- [Task directions]: Write out again, word for word, the lines below from the line that holds "left wrist: (320, 216)" through the line that holds "nose: (144, 110)", omitting pictures.
:: Data shown
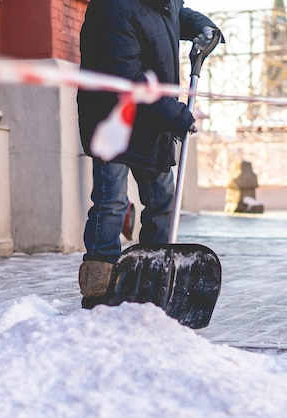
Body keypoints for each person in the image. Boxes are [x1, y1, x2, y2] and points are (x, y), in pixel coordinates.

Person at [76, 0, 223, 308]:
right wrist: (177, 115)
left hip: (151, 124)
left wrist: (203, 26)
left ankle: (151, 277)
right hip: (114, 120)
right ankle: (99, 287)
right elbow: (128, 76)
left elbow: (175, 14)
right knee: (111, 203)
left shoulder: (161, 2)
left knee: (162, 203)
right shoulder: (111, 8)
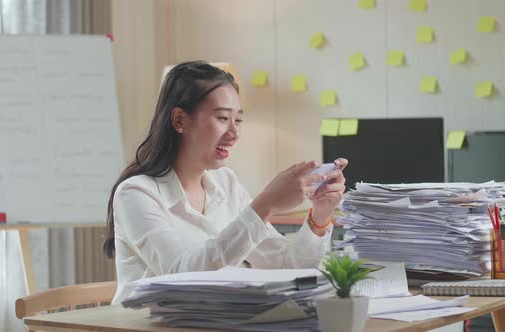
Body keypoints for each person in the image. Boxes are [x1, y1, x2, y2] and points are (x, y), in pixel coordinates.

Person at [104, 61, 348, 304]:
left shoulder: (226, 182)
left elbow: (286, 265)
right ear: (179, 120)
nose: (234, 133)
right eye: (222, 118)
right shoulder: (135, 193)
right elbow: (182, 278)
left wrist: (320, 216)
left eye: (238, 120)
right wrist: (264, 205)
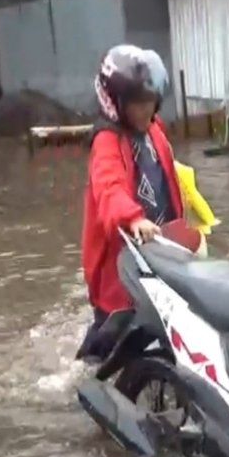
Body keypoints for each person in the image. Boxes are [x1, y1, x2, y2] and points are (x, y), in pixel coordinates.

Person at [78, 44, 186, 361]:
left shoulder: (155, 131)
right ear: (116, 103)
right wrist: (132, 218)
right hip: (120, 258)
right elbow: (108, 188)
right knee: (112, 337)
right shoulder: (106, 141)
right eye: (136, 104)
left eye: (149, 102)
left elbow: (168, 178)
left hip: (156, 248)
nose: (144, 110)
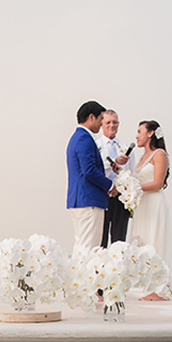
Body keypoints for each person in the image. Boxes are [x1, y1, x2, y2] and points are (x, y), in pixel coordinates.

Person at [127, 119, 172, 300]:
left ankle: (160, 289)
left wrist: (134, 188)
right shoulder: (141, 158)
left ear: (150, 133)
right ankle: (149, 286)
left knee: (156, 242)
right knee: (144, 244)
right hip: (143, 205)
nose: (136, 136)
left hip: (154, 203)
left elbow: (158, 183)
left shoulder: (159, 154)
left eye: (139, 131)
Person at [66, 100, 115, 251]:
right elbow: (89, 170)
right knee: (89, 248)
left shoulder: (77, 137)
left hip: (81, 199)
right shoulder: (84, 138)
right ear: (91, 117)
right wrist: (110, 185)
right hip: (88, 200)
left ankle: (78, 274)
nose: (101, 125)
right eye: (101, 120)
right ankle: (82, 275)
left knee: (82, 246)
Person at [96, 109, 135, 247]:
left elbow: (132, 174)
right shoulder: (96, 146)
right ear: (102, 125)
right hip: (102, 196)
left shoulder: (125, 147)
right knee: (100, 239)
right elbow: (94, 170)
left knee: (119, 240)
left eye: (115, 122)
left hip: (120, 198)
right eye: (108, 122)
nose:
::::
:: Data shown
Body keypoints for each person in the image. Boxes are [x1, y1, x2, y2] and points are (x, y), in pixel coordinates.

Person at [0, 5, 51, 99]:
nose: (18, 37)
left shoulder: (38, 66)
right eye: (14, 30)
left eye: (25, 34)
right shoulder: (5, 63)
::::
- [Answer space]:
left wrist: (320, 216)
left eye: (238, 120)
right wrist: (264, 205)
Body keypoints for each person in the image. Boxes are [x1, y1, x2, y2] and points are (x, y), in pixel coordinates.

Person at [78, 44, 186, 361]:
left shoulder: (155, 131)
right ear: (116, 103)
right wrist: (132, 218)
right hip: (120, 258)
right elbow: (108, 188)
right knee: (112, 337)
right shoulder: (106, 141)
right eye: (136, 104)
left eye: (149, 102)
left elbow: (168, 178)
left hip: (156, 248)
nose: (144, 110)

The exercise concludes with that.